Crucial is that the two sets of multiples are disjoint, since $\rm\ p\:\mathbb Z\cap q\:\mathbb Z\ =\ p\:q\:\: \mathbb Z\$ by $\rm\:(p,q)=1\:.\quad$ – Bill Dubuque Sep 22 '11 at 0:50
What you are asking about is a special case of the multiplicativity of the totient function $\varphi$. In general, a function $f: \mathbb{Z}^+ \rightarrow \mathbb{R}$ is multiplicative if for all $n_1$ and $n_2$ with $\operatorname{gcd}(n_1,n_2) = 1$, $f(n_1 n_2) = f(n_1) f(n_2)$. (One might not have expected the definition to include the restriction that $n_1$ and $n_2$ have no common factor: functions which satisfy $f(n_1 n_2) = f(n_1) f(n_2)$ for all $n_1,n_2 \in \mathbb{Z}^+$ are called completely multiplicative. But this latter property is somehow too strong: many of the most common "arithmetical functions" studied in elementary / analytic number theory are multiplicative, but very few are completely multiplicative. For instance $\varphi$ is not completely multiplicative: for any prime number $p$, $\varphi(p^2) = p^2 -p = p(p-1) \neq (p-1)^2 = \varphi(p) \varphi(p)$.)

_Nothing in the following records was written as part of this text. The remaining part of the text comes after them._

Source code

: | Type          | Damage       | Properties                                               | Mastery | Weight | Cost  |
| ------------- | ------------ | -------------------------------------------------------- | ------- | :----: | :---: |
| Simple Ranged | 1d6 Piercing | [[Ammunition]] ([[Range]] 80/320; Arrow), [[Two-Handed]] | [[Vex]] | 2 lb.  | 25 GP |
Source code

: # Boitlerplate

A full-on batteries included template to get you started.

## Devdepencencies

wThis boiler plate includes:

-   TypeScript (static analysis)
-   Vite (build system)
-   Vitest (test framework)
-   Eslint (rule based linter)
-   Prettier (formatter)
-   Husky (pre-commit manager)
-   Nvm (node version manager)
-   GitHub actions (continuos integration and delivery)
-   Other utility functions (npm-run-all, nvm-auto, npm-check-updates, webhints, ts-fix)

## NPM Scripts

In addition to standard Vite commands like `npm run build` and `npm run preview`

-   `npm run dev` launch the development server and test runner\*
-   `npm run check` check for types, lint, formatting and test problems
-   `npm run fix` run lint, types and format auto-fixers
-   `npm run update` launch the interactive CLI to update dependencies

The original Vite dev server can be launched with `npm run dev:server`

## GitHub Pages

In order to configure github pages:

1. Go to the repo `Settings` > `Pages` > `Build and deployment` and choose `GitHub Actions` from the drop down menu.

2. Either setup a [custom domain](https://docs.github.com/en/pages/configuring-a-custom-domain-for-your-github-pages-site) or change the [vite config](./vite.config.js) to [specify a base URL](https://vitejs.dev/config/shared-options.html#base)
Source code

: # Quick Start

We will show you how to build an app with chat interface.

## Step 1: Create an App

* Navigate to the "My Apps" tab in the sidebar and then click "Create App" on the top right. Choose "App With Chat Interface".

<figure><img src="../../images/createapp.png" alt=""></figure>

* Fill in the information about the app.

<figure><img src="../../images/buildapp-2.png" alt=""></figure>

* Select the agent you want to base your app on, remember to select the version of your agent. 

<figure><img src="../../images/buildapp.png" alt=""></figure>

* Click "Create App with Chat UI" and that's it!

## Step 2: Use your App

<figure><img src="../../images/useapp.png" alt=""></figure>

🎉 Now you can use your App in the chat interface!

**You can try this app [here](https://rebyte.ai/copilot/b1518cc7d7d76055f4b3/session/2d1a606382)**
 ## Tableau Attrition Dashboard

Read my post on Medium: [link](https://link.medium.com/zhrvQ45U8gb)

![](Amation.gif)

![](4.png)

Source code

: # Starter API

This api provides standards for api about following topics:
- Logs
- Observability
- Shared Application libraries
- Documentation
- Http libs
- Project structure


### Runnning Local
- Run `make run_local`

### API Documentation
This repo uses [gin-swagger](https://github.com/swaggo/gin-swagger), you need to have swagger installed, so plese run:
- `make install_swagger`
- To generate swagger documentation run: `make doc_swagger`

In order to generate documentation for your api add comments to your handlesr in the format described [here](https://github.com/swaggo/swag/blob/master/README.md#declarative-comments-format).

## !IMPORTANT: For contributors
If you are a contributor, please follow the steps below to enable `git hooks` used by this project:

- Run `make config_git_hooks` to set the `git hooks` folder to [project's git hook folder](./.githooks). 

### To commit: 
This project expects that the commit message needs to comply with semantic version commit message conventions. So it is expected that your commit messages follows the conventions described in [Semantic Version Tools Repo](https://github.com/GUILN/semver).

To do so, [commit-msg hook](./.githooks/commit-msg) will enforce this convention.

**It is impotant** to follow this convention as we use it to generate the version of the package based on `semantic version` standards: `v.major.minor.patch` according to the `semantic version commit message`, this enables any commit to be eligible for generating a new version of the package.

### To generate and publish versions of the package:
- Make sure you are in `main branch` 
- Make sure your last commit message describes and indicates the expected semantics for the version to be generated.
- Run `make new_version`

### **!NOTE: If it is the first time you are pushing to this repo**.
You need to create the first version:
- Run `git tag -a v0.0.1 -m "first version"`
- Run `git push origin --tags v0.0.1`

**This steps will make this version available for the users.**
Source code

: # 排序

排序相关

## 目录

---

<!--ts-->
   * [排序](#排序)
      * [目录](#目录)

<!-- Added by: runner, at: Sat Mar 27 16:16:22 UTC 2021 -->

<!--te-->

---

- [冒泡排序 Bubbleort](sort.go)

An elementary proof (well, I have never seen any other kind...) of the multiplicativity of $\varphi$ using the Chinese Remainder Theorem can be found in $\S 2.4$ of these notes. Knowing that $\varphi$ is multiplicative leads to an explicit formula for $\varphi(n)$ in terms of the prime factorization of $n$, since for any prime power $p^a$, the numbers between $1$ and $p^a$ which are relatively prime to $p^a$ are precisely the ones which are not multiples of $p$, so $\varphi(p^a) = p^a - p^{a-1} = p^{a-1}(p-1)$. For a second (still elementary!) proof of the multiplicativity of $\varphi$, see $\S 2.1$ of these notes. This latter proof uses the Möbius Inversion Formula.